Try it — Please transcribe the entries below exactly and leave out every picture.

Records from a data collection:
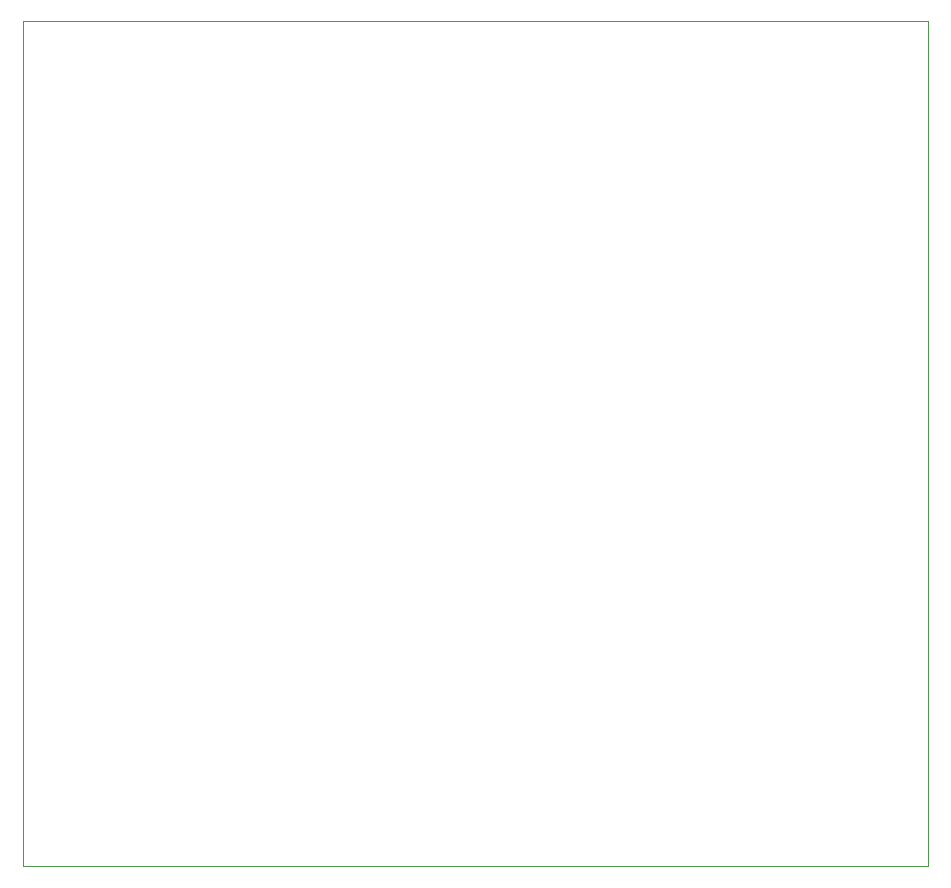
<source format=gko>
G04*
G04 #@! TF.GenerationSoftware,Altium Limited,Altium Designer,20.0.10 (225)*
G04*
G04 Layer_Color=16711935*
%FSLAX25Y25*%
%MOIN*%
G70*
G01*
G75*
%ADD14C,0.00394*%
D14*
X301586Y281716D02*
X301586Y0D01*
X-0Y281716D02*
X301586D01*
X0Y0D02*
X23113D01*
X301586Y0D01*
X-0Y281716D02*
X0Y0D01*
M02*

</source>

Result for this task —
<source format=gko>
G04*
G04 #@! TF.GenerationSoftware,Altium Limited,Altium Designer,20.0.10 (225)*
G04*
G04 Layer_Color=16711935*
%FSLAX25Y25*%
%MOIN*%
G70*
G01*
G75*
%ADD14C,0.00394*%
D14*
X301586Y281716D02*
X301586Y0D01*
X-0Y281716D02*
X301586D01*
X0Y0D02*
X23113D01*
X301586Y0D01*
X-0Y281716D02*
X0Y0D01*
M02*

</source>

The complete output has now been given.